(ENTRIES SHOWN Opens)
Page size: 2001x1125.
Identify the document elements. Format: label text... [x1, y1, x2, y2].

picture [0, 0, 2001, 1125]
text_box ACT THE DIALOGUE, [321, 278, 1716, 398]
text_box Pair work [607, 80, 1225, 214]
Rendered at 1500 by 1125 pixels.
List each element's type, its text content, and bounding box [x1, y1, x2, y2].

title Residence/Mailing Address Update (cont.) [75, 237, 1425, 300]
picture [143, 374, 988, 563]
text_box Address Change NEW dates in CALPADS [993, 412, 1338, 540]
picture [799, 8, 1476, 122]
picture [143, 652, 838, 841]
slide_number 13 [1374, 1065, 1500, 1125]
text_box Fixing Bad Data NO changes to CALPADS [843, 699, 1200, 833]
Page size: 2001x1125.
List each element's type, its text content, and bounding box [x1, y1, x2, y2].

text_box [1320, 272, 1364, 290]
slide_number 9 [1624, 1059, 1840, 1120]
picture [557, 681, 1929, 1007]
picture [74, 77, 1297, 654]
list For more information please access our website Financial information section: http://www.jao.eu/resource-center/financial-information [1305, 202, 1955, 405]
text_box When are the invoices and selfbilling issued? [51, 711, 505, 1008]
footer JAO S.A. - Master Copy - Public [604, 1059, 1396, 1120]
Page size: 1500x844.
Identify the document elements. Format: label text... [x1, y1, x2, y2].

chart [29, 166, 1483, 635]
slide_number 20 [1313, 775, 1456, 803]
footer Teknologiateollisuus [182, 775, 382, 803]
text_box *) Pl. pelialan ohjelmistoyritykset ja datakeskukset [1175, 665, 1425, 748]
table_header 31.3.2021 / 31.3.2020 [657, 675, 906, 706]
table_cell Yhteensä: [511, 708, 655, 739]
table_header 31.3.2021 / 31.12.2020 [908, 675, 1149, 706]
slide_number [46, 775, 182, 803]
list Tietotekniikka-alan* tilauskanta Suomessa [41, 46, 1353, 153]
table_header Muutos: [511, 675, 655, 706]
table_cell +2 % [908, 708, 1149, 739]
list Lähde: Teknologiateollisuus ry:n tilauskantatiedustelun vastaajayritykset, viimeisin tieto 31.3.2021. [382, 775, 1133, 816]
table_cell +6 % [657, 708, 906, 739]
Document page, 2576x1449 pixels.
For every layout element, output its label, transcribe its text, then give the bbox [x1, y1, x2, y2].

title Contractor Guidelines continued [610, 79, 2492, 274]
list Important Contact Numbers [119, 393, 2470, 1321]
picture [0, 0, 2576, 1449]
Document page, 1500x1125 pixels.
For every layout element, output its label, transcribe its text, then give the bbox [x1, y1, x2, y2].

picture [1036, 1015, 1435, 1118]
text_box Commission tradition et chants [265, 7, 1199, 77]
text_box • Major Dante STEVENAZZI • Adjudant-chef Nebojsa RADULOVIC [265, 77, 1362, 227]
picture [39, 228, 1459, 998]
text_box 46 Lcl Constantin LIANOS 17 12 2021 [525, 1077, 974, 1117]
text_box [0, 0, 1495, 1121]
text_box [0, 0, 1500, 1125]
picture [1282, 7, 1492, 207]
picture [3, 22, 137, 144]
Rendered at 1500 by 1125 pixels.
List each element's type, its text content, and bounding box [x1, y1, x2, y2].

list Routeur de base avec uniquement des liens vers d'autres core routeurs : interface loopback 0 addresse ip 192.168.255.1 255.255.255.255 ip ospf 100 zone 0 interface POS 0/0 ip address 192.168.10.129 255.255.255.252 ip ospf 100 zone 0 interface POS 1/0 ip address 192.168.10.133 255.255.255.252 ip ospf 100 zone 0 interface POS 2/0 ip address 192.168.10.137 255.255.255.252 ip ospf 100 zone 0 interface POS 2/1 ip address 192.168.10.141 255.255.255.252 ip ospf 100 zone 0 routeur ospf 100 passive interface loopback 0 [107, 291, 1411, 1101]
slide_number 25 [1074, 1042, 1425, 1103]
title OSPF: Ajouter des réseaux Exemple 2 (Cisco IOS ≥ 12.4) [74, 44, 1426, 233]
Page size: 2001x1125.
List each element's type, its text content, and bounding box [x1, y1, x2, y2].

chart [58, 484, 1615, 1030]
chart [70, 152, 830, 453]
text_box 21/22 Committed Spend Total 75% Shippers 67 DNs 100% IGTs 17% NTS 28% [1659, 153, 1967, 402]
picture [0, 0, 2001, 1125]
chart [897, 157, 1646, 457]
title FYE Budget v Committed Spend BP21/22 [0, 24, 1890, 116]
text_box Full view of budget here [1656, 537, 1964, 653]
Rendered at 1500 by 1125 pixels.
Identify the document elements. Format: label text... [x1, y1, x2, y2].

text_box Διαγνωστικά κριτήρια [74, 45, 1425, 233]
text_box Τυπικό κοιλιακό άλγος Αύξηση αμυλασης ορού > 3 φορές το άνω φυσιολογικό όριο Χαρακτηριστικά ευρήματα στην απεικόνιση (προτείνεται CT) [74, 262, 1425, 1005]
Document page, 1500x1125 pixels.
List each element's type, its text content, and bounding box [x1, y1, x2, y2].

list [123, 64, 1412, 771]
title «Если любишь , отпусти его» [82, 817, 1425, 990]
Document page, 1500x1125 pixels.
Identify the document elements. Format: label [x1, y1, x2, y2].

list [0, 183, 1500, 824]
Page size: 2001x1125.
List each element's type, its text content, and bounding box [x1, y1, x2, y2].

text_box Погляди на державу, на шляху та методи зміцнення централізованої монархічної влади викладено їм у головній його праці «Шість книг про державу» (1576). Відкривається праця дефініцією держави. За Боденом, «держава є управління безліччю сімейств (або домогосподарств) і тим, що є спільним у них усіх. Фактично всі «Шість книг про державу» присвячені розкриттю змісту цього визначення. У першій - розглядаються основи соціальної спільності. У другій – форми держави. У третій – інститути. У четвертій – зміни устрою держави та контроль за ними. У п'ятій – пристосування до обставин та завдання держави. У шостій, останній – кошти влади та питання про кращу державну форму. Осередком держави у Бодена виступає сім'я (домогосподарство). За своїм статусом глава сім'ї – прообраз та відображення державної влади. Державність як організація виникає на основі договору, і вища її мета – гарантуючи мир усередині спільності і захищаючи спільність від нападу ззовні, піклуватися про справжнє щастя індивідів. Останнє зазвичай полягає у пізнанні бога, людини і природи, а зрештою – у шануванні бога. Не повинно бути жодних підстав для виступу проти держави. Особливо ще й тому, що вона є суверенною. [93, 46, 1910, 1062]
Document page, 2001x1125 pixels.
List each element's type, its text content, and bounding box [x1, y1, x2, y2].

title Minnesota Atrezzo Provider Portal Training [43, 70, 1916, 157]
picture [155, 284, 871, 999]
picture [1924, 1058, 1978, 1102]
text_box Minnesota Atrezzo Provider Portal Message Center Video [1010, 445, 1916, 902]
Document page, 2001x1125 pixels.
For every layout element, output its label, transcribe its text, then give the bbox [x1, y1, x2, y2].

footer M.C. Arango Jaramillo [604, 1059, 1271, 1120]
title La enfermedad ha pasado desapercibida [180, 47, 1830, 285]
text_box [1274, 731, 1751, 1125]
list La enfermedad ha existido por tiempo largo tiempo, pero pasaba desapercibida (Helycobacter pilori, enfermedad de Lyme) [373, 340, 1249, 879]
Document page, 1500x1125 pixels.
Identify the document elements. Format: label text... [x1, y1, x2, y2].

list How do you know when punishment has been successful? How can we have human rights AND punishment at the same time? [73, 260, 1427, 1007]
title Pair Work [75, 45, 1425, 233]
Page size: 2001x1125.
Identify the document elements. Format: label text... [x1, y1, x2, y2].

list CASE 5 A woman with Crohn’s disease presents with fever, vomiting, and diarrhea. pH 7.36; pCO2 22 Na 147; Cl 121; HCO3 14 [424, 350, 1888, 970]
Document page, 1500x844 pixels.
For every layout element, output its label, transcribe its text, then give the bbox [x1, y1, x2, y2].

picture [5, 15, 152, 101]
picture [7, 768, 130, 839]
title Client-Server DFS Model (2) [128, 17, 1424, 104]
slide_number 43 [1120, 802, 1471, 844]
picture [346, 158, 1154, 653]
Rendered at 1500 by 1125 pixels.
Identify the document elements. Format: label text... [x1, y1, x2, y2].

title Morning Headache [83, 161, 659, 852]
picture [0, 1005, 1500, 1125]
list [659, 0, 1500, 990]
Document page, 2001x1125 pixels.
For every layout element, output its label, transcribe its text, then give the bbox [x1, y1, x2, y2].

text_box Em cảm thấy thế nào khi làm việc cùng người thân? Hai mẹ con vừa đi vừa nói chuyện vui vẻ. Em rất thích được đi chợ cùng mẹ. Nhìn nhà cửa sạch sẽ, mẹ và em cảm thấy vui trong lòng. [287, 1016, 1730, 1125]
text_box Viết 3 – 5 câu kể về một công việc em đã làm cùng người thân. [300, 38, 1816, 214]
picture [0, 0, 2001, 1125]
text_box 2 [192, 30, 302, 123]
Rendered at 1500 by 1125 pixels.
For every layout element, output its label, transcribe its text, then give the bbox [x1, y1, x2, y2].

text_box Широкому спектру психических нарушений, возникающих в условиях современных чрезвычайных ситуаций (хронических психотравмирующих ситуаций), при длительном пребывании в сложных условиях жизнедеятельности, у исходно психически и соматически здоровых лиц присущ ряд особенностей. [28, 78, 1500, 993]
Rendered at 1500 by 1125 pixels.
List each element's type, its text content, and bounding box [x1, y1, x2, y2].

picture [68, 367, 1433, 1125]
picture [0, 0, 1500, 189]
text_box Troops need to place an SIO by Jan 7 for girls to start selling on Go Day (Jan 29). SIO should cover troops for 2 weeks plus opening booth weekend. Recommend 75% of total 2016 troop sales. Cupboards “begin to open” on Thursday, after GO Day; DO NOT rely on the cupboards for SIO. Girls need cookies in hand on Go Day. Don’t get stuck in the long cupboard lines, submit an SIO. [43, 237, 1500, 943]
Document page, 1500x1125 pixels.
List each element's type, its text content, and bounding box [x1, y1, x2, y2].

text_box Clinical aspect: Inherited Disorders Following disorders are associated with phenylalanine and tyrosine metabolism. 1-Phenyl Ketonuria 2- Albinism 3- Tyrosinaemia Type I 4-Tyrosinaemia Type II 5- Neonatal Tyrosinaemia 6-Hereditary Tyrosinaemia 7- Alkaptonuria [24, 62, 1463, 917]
(ENTRIES SHOWN Closes)
What you write must be the entries restated word for word, from the opening line through the one holding "Page size: 1500x844.", with nothing else.

Page size: 2001x1125.
Identify the document elements. Format: label text... [x1, y1, x2, y2].

picture [0, 0, 2001, 1125]
text_box ACT THE DIALOGUE, [321, 278, 1716, 398]
text_box Pair work [607, 80, 1225, 214]
Rendered at 1500 by 1125 pixels.
List each element's type, its text content, and bounding box [x1, y1, x2, y2].

title Residence/Mailing Address Update (cont.) [75, 237, 1425, 300]
picture [143, 374, 988, 563]
text_box Address Change NEW dates in CALPADS [993, 412, 1338, 540]
picture [799, 8, 1476, 122]
picture [143, 652, 838, 841]
slide_number 13 [1374, 1065, 1500, 1125]
text_box Fixing Bad Data NO changes to CALPADS [843, 699, 1200, 833]
Page size: 2001x1125.
List each element's type, its text content, and bounding box [x1, y1, x2, y2].

text_box [1320, 272, 1364, 290]
slide_number 9 [1624, 1059, 1840, 1120]
picture [557, 681, 1929, 1007]
picture [74, 77, 1297, 654]
list For more information please access our website Financial information section: http://www.jao.eu/resource-center/financial-information [1305, 202, 1955, 405]
text_box When are the invoices and selfbilling issued? [51, 711, 505, 1008]
footer JAO S.A. - Master Copy - Public [604, 1059, 1396, 1120]
Page size: 1500x844.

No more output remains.